Assignment
Report each line in the entries below that contains the word "first", and reproduce those lines in full.
** Information follows **
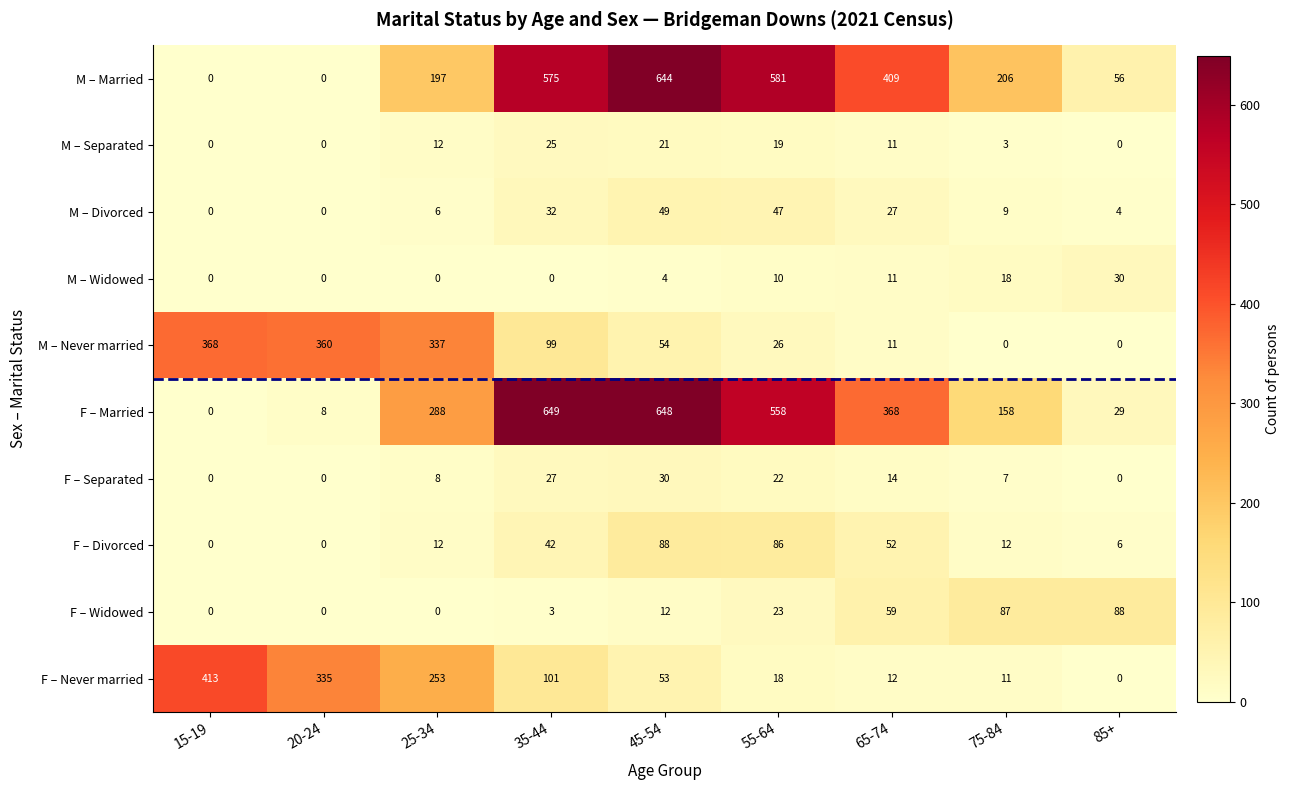

At which label does F – Never married first exceed 53?

15-19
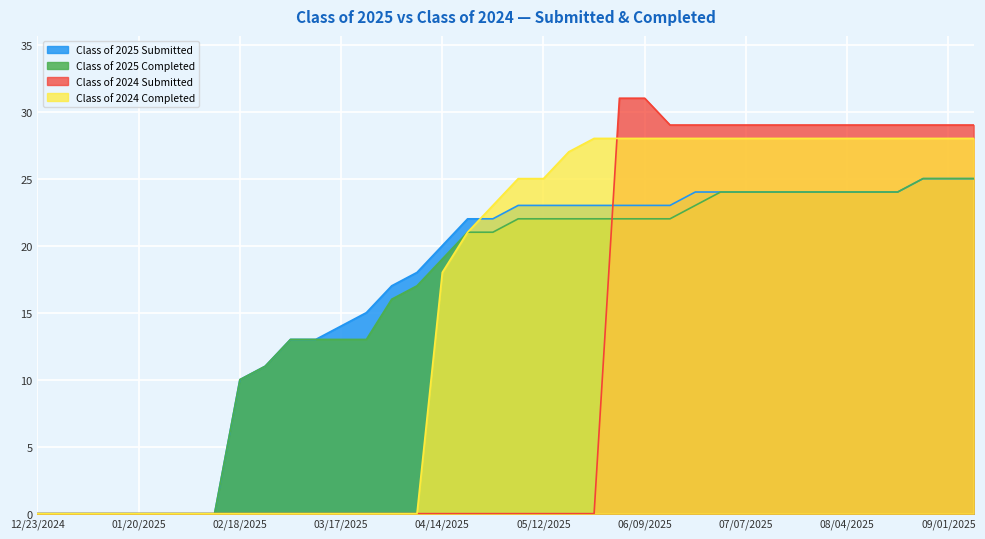

True or false: Class of 2024 Submitted has more than 2 points higher than both neighbors.

False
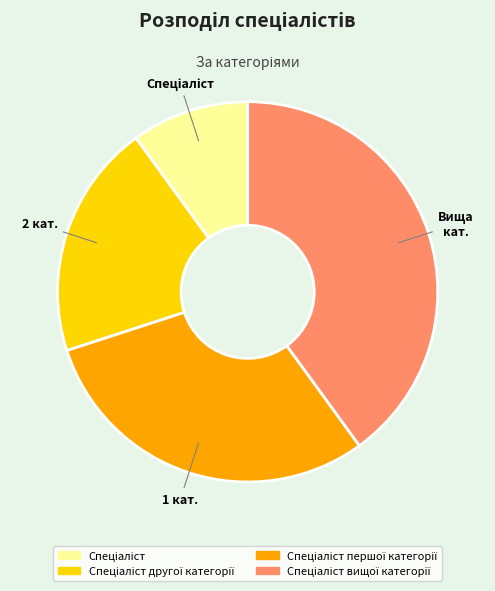

Count the number of slices in the pie.

4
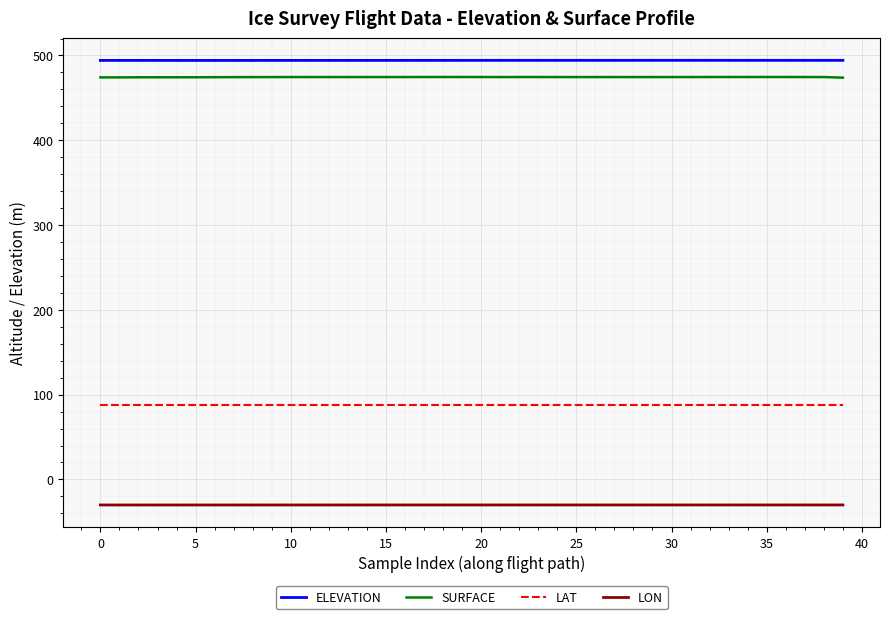

True or false: LAT and LON cross at least once.

False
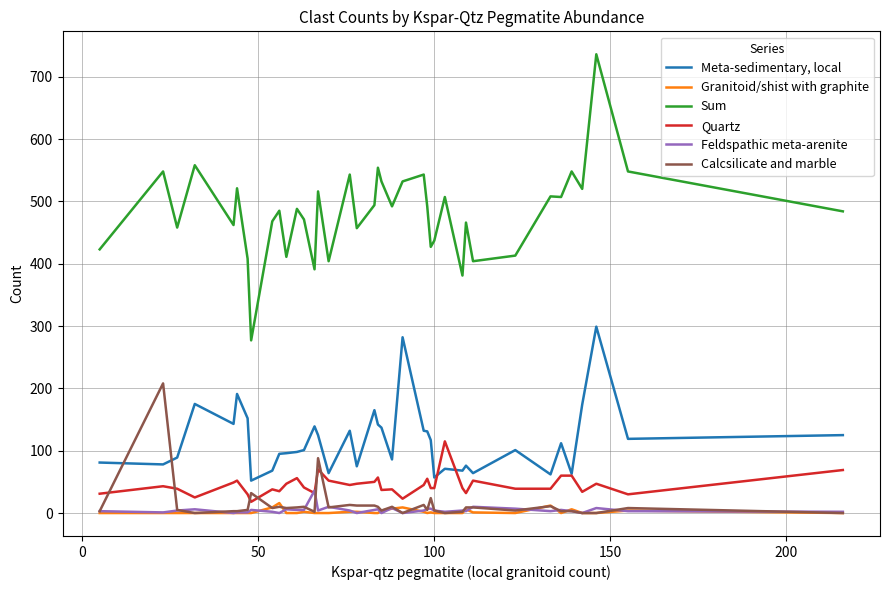

List the series in order of their peak value, lowest first.

Granitoid/shist with graphite, Feldspathic meta-arenite, Quartz, Calcsilicate and marble, Meta-sedimentary, local, Sum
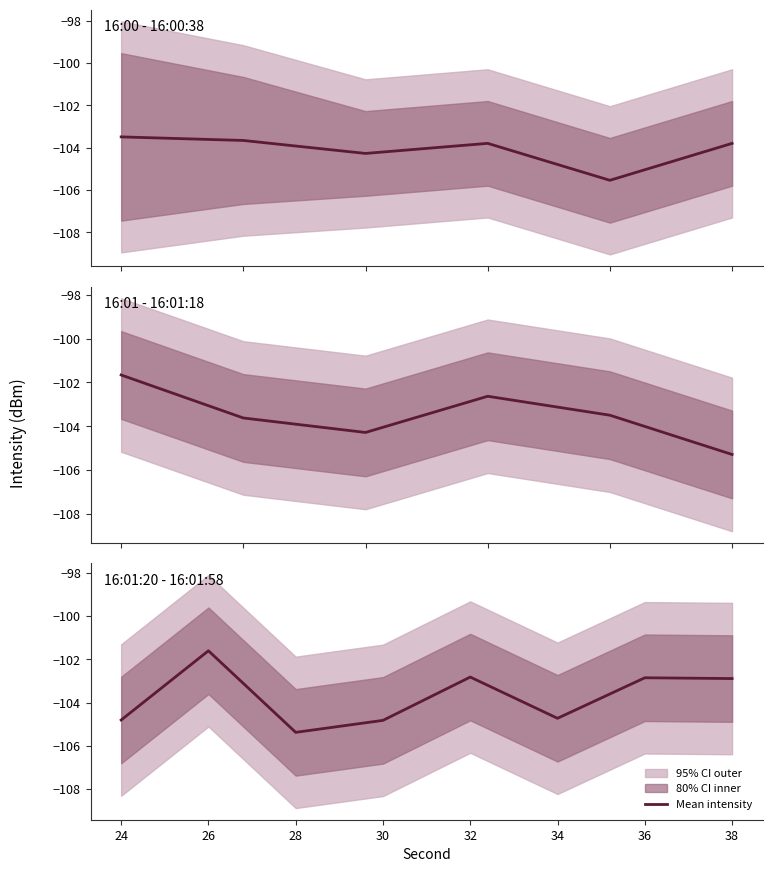

How many lines are shown in the chart?

1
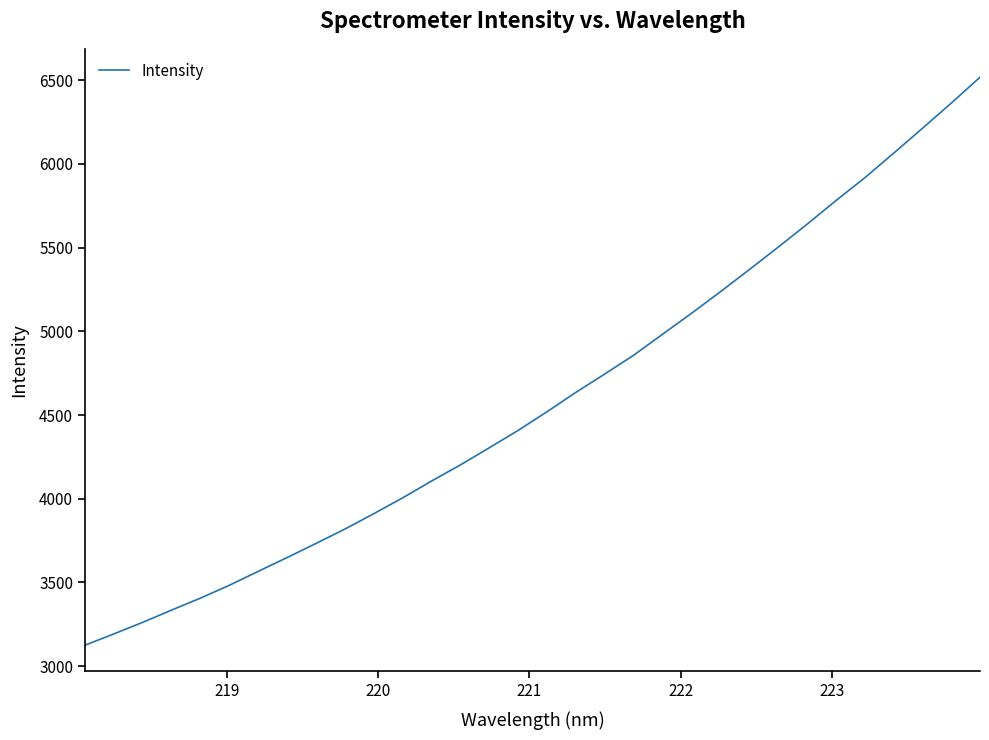

What is the greatest value displayed?

6518.3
** End of Information **
Answer to the problem
At which label does F – Never married first exceed 53?
List the series in order of their peak value, lowest first.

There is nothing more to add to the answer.